▸ What needs to be done
Please output exactly the lines below, starting at the line that has "right elbow: (644, 491)" and ending at the line that has "right eye: (344, 217)", both included; leave out all pictures and include nothing else.

▸ Source material
[Start of Attachment]

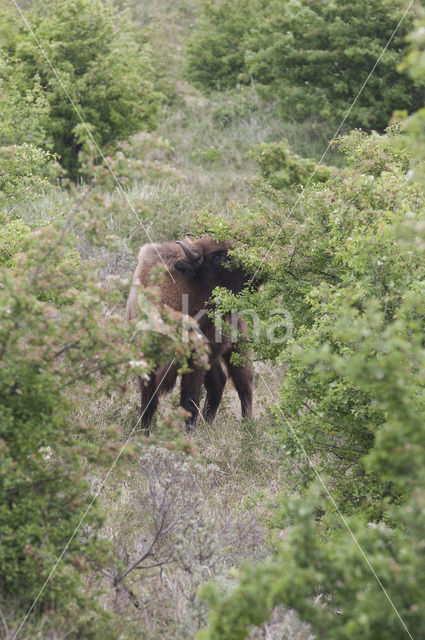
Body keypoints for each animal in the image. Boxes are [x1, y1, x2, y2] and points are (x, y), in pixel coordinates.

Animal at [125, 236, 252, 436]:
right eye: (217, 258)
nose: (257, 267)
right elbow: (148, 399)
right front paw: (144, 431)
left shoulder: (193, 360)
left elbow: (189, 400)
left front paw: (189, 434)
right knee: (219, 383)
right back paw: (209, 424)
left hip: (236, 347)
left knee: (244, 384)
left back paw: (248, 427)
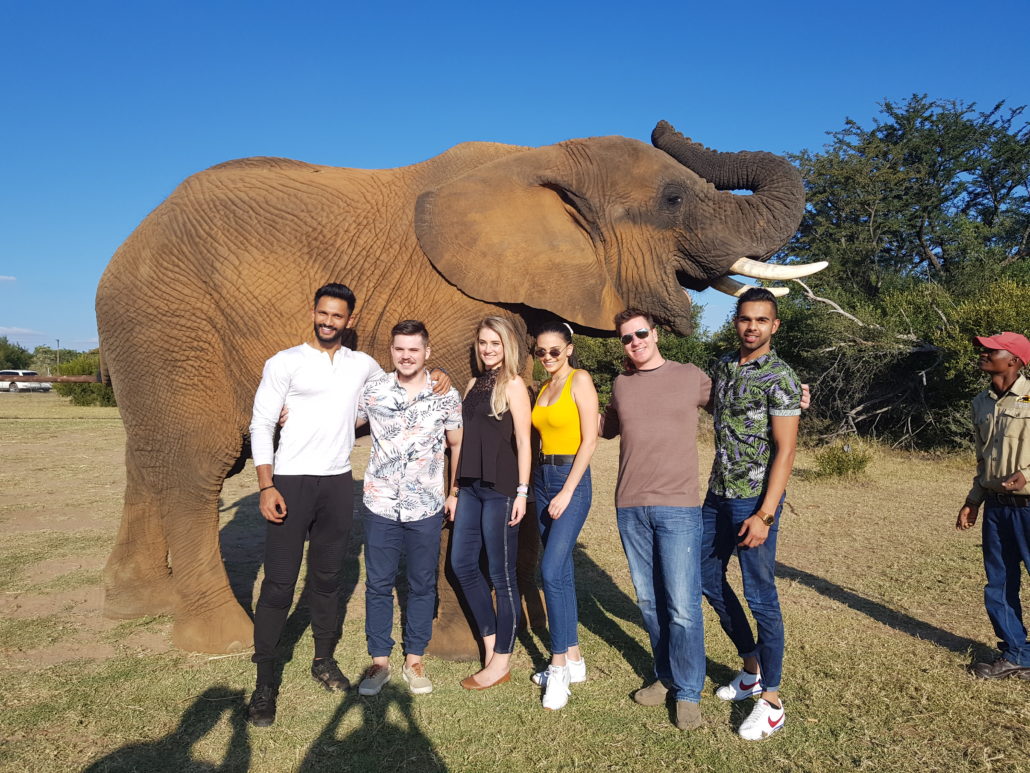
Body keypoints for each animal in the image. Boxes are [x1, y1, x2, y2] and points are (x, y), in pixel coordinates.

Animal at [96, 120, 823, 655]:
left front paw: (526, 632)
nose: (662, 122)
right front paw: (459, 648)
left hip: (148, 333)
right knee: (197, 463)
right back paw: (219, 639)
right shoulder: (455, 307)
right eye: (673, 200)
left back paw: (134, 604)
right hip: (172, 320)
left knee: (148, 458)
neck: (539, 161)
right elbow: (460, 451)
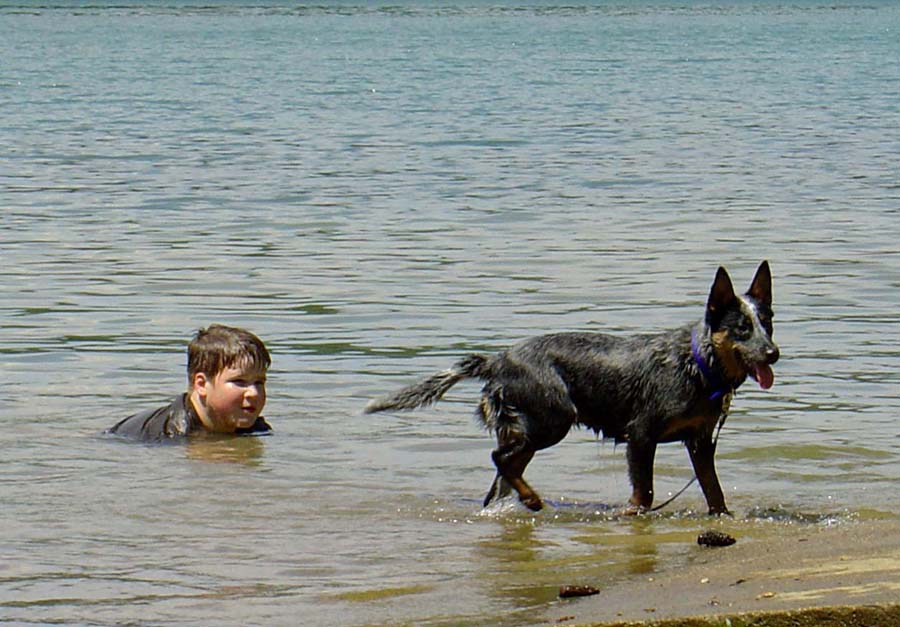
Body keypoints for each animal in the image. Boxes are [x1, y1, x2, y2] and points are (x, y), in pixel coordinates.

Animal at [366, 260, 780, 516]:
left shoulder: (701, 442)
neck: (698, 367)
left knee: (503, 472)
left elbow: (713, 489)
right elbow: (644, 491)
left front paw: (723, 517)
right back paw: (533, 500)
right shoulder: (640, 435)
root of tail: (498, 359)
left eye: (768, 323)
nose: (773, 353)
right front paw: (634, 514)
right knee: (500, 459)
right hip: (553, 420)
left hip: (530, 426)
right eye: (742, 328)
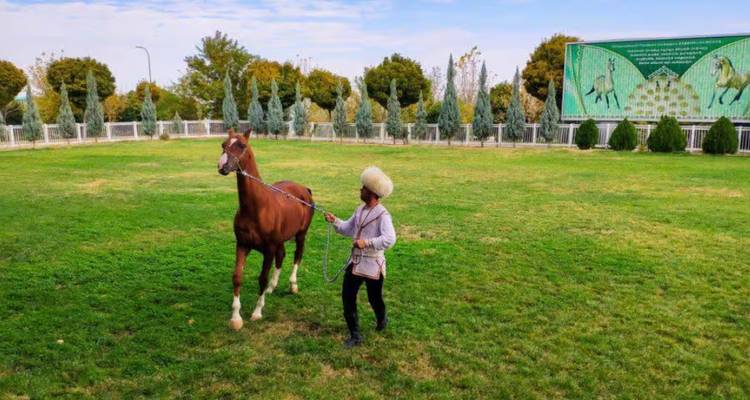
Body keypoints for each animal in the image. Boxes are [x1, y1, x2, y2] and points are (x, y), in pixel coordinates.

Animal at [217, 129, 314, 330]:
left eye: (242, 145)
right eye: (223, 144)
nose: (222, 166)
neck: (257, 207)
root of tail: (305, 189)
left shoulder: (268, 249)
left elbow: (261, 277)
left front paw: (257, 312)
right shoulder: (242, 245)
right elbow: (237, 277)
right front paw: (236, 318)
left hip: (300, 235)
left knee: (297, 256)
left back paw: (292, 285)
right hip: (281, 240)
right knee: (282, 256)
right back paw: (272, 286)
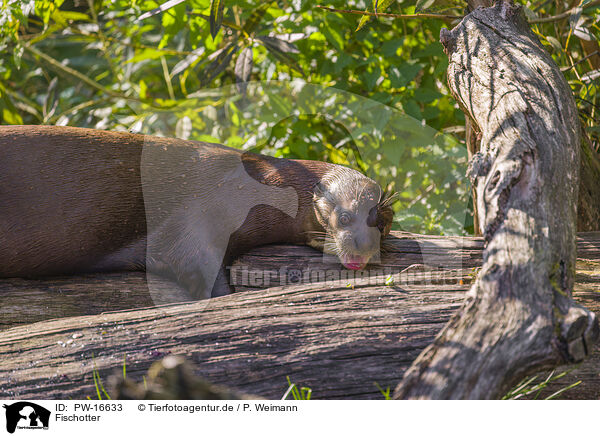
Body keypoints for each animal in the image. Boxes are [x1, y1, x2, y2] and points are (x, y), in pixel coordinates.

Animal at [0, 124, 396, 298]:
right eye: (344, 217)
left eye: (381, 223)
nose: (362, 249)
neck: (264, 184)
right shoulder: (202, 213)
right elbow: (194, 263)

[End of Attachment]

▸ Worked solution
right elbow: (644, 491)
left front paw: (723, 517)
right back paw: (533, 500)
right shoulder: (640, 435)
root of tail: (498, 359)
left eye: (768, 323)
nose: (773, 353)
right front paw: (634, 514)
right knee: (500, 459)
right hip: (553, 420)
left hip: (530, 426)
right eye: (742, 328)
Body keypoints for each animal in the image. Boxes are [x1, y1, x2, y2] and points are (x, y), in pixel coordinates.

Animal at [217, 129, 314, 330]:
left eye: (242, 145)
right eye: (223, 144)
nose: (222, 166)
neck: (257, 207)
root of tail: (305, 189)
left shoulder: (268, 249)
left elbow: (261, 277)
left front paw: (257, 312)
right shoulder: (242, 245)
right elbow: (237, 277)
right front paw: (236, 318)
left hip: (300, 235)
left knee: (297, 256)
left back paw: (292, 285)
right hip: (281, 240)
right knee: (282, 256)
right back paw: (272, 286)
Body keypoints for each animal in the image. Boxes are [x1, y1, x2, y2] and points are (x, y), in pixel coordinates.

Animal at [0, 124, 396, 298]:
right eye: (344, 217)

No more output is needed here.